U.S. District Judge Jesse M. Furman gave the government until 10 a.m. Friday to object to filing the unredacted documents. The judge also set a June 5 hearing on the new information.
Supreme Court impact?
The new information on possible motivations for Ross’ decision to add the citizenship question comes at the eleventh hour for the Supreme Court, which is nearing an opinion on whether the Commerce Department can add it to the 2020 census.
The case already was rushed to the court ahead of a July deadline for sending the questionnaires to be printed, and the justices agreed to quickly decide the case so they could issue a ruling before the end of June.
While the new information could inflame the political tensions of the case, it’s unclear how it might affect that decision or if the Supreme Court would even consider it.
“We’re in uncharted territory,” said Dale Ho, the director of the ACLU’s Voting Rights Project, who argued the case at the court in April. The civil rights group filed a two-page letter with the court Thursday afternoon to “respectfully inform the Court” of the motion filed in federal court in New York.
Ho said that even if the government has discretion to make a decision such as adding a citizenship question to the census, it has to be transparent about why it is doing it. That is an important part of holding agencies accountable and critical for congressional oversight, he added.
These documents are “doubly problematic” because it indicates not just that the government had a different, unstated reason for the citizenship question, Ho said, but that its goal was the exact opposite of what the administration was trying to do.
“If the government can do things and do them for reasons that are opposite of the government is saying publicly, we’re in Orweillian territory,” Ho said.
Ross’ motivations for adding the citizenship question were already a central part of those arguments, but that doesn’t mean the court’s ultimate decision would turn on that motivation.
Another hurdle is how to get the information before the justices at all, since the documents have only now emerged.
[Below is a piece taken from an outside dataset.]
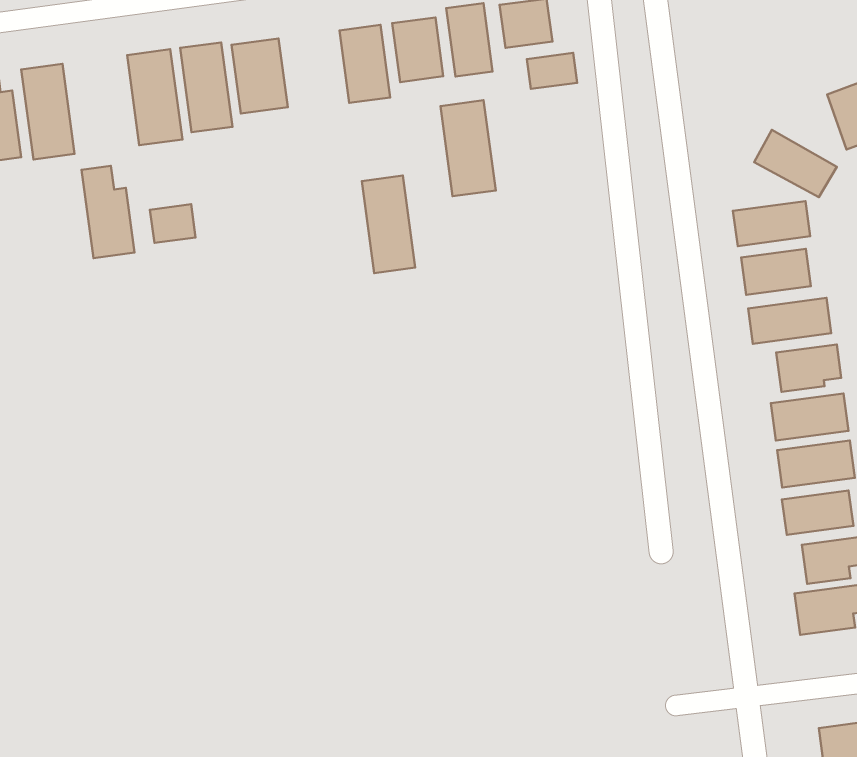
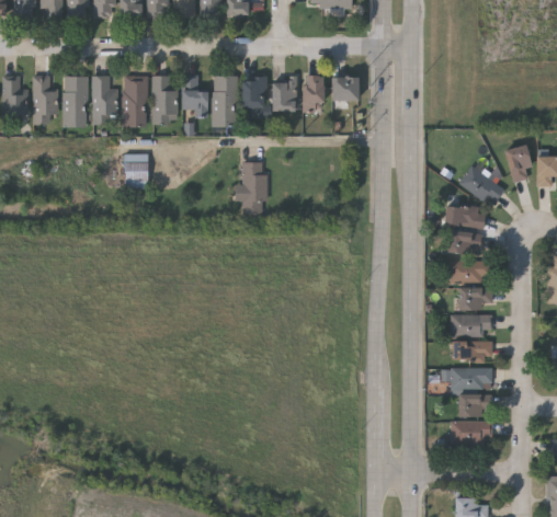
building: [527,53,577,89] -> none
building: [440,100,496,196] -> [212,76,236,126]
building: [82,166,135,258] -> [93,74,116,124]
The challengers would have to get permission from the Supreme Court to file additional evidence, and the Justice Department could contest that.
Wendy Weiser, director of the Brennan Center’s Democracy Program, said the new information puts the court in a difficult spot because it shows a malicious and impermissible purpose for the government’s decision.
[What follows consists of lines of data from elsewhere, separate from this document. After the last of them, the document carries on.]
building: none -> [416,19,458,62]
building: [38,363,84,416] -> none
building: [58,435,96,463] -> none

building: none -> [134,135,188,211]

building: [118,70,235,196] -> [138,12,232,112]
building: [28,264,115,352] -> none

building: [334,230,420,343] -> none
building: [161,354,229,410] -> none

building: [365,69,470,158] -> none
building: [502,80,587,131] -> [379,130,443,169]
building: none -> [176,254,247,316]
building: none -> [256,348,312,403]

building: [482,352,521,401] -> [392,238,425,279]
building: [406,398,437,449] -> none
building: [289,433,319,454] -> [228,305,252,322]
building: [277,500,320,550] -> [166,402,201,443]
“It would strike a blow at the court’s reputation if it allows that kind of action to stand in the face of this,” she said.
The case is one of the most significant for members of Congress during the current Supreme Court term because the census results determine how many House seats each state gets, how states redraw congressional districts and the distribution of billions of dollars from federal programs to states and local governments.